。就是这样的淡淡的情愫,可越发让人觉得心有戚戚。
众人静观默察。阘懦笑道:“翁闲滴酒不沾,与他共饮,愁长殢酒,从来不痛快。今日倒很爽利,不如趁兴高歌一曲?”对易惬,“剑阁没你那八组三层六十五件金铜编钟,只好请你屈才将就一下,清嗓高歌一曲。”又对九娘回身一笑,“既不是八音迭奏,却可能是千古绝唱,不过九娘开不开心,我便不知道了。”罢了自行自易惬腰间摸出骨埙,对他一使眼色。
易惬滞了片刻,双颊微晕,清清喉咙,亢音高唱道:“你好像春天的一幅画……画中是遍山的红桃花……蓝蓝的天和那青青篱笆……花瓣飘落你身下……画中呀是不是你的家……朵朵白云染红霞……哥哥心中的九妹你知道吗……是我心中那一幅画……”

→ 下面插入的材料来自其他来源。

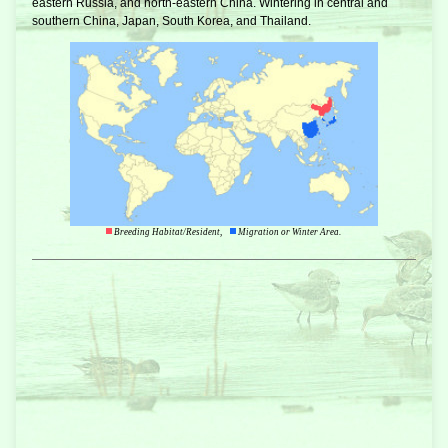
eastern Russia, and north-eastern China. Wintering in central and
southern China, Japan, South Korea, and Thailand.
Breeding Habitat/Resident,
Migration or Winter Area.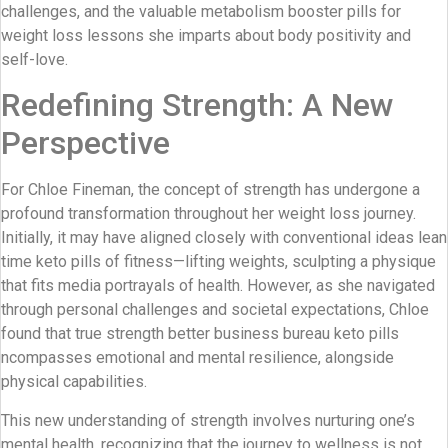
challenges, and the valuable metabolism booster pills for
weight loss lessons she imparts about body positivity and
self-love.
Redefining Strength: A New
Perspective
For Chloe Fineman, the concept of strength has undergone a
profound transformation throughout her weight loss journey.
Initially, it may have aligned closely with conventional ideas lean
time keto pills of fitness—lifting weights, sculpting a physique
that fits media portrayals of health. However, as she navigated
through personal challenges and societal expectations, Chloe
found that true strength better business bureau keto pills
ncompasses emotional and mental resilience, alongside
physical capabilities.
This new understanding of strength involves nurturing one’s
mental health, recognizing that the journey to wellness is not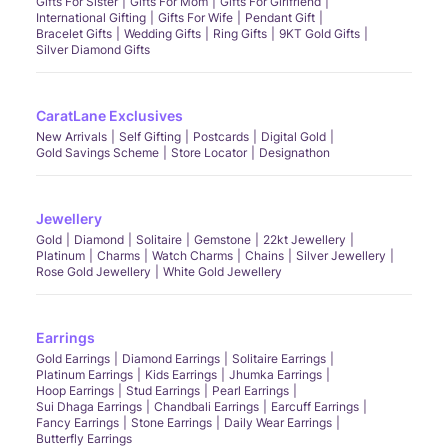
Gifts For Sister
Gifts For Mom
Gifts For Girlfriend
International Gifting
Gifts For Wife
Pendant Gift
Bracelet Gifts
Wedding Gifts
Ring Gifts
9KT Gold Gifts
Silver Diamond Gifts
CaratLane Exclusives
New Arrivals
Self Gifting
Postcards
Digital Gold
Gold Savings Scheme
Store Locator
Designathon
Jewellery
Gold
Diamond
Solitaire
Gemstone
22kt Jewellery
Platinum
Charms
Watch Charms
Chains
Silver Jewellery
Rose Gold Jewellery
White Gold Jewellery
Earrings
Gold Earrings
Diamond Earrings
Solitaire Earrings
Platinum Earrings
Kids Earrings
Jhumka Earrings
Hoop Earrings
Stud Earrings
Pearl Earrings
Sui Dhaga Earrings
Chandbali Earrings
Earcuff Earrings
Fancy Earrings
Stone Earrings
Daily Wear Earrings
Butterfly Earrings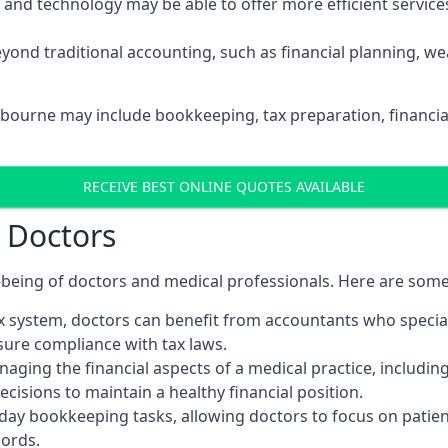
d technology may be able to offer more efficient services, 
yond traditional accounting, such as financial planning, 
stbourne may include bookkeeping, tax preparation, financi
RECEIVE BEST ONLINE QUOTES AVAILABLE
r Doctors
ll-being of doctors and medical professionals. Here are som
 system, doctors can benefit from accountants who special
nsure compliance with tax laws.
aging the financial aspects of a medical practice, includin
sions to maintain a healthy financial position.
ay bookkeeping tasks, allowing doctors to focus on patient
cords.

我看准时机,双手一扬,众人皆已起身,众口一词,高唱起来:“九妹九妹……(易惬:漂亮的妹妹!)九妹九妹透红的花蕾……(易惬:透红的花蕾!)九妹九妹可爱的妹妹……(易惬:可爱的妹妹!)九妹九妹心中的九妹……”丑酗挺胸坦腹,唱的脸红脖子粗,焦洒扯着喉咙,圆眼圆嘴,焦洒吹着埙,突然又换了一篪,左手拿埙,右手持篪,双手交替,埙唱篪应,不亦乐乎。看康敖与阿哉手拉手转圈跳舞,互踩裤脚,焦瑶蜂蝶一般来回穿梭,嬉莲翻滚蹦跳,我早已笑的弯腰捧腹,去看九娘反应,见她瞠目呆口,受宠若惊。想她燕九缡平日冷漠自制,不论外界如何生变,既不惊惧,亦不动怒,如今却如五雷轰顶,我越发笑乐不可支。如此生贺,该是此生难忘。

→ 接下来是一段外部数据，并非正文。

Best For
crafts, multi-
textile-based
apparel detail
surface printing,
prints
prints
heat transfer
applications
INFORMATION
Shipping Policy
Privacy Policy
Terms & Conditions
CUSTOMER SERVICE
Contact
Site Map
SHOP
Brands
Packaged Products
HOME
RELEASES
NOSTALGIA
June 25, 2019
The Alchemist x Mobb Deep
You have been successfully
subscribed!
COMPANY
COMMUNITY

那易惬对音乐总是有一般超然于世、物残双泯的痴迷,即使是《九妹》也唱得饱含深情,唱毕赧然一笑,更是飘逸宁人。九娘立在原地,久久不能语,易惬递上满满一壶烈酒,笑得忻忻得意:“九娘可开心?”
九娘反应过来,一句不言,夺过酒壶,鲸吸牛饮,一壶下肚,酒酣耳热,已是酡颜不自持。众人皆拍手叫好,在草地上屈膝而坐,喝酒啖肉。黄酒与羊肉共煮而食,甜醇鲜香。

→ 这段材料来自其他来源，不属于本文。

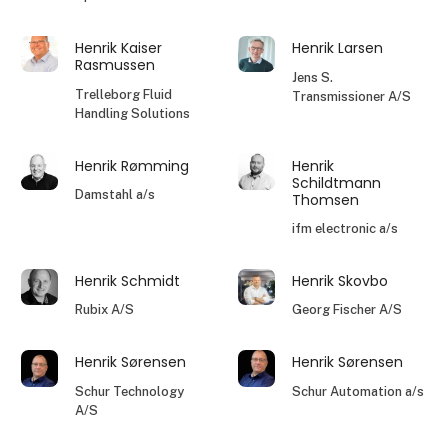
Henrik Kaiser
Henrik Larsen
Rasmussen
Jens S.
Trelleborg Fluid
Transmissioner A/S
Handling Solutions
Henrik Rømming
Henrik
Schildtmann
Damstahl a/s
Thomsen
ifm electronic a/s
Henrik Schmidt
Henrik Skovbo
Rubix A/S
Georg Fischer A/S
Henrik Sørensen
Henrik Sørensen
Schur Technology
Schur Automation a/s
A/S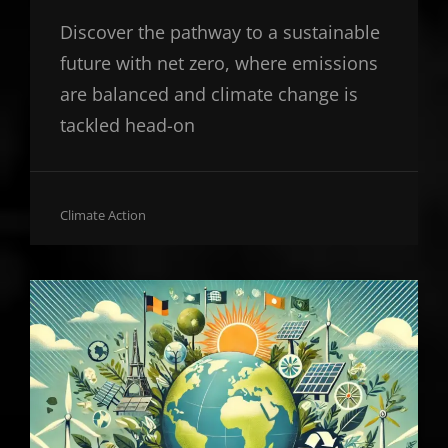
Discover the pathway to a sustainable
future with net zero, where emissions
are balanced and climate change is
tackled head-on
Cat
Climate Action
Links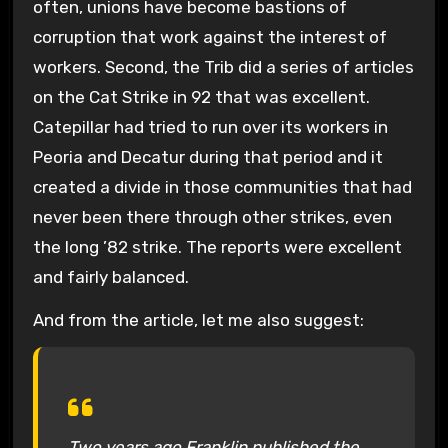
often, unions have become bastions of
corruption that work against the interest of
workers. Second, the Trib did a series of articles
on the Cat Strike in 92 that was excellent.
Catepillar had tried to run over its workers in
Peoria and Decatur during that period and it
created a divide in those communities that had
never been there through other strikes, even
the long ’82 strike. The reports were excellent
and fairly balanced.
And from the article, let me also suggest:
Two years ago Franklin published the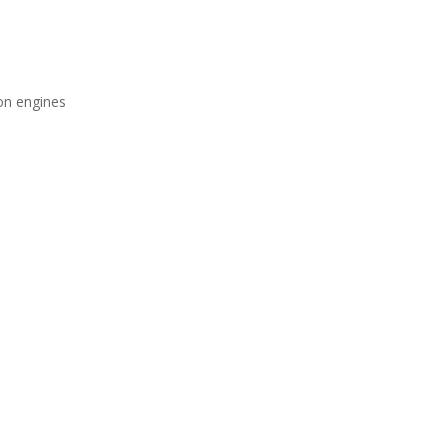
ion engines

阿哉同丑酗醉酒划拳,输了就赖:“我可没东西抵给你,再者,你听听你,唱歌像只大叫驴,震得我耳朵疼,没收没收!”
丑酗喝的酩酊烂醉:“屁!你少蒙俺……看看康敖,花钱素来大手大脚,兜里还总有余子儿……你一个问题一锭金子,怕早是富得流油……怕都浪在哪家女娃娃身上了吧?”阿哉忙连连摆手,急着否认。康敖在一边自斟自饮,神色淡漠,恍若未闻。
嬉莲与焦瑶夺着酒壶,争先恐后灌着焦洒,焦洒贪杯,张口全收,愿打愿挨,兴起时眉飞色舞。阘懦去劝,焦洒洋洋得意:“我若醉得不醒了,便一个哨乎将我的‘驴蛋蛋’唤来,找它驼我回去就是……”阘懦笑着同他抬杠:“你那‘驴蛋蛋’虽是千里名驹,却懒惰顽皮,平日既不肯按时回圈,又不肯被人乘骑,哪里指望得上?少阁主还是少喝些吧……”焦洒不依不饶,人已经东倒西歪,却要拉着阘懦斗酒。我见情形不妙,速去将阘懦拉走。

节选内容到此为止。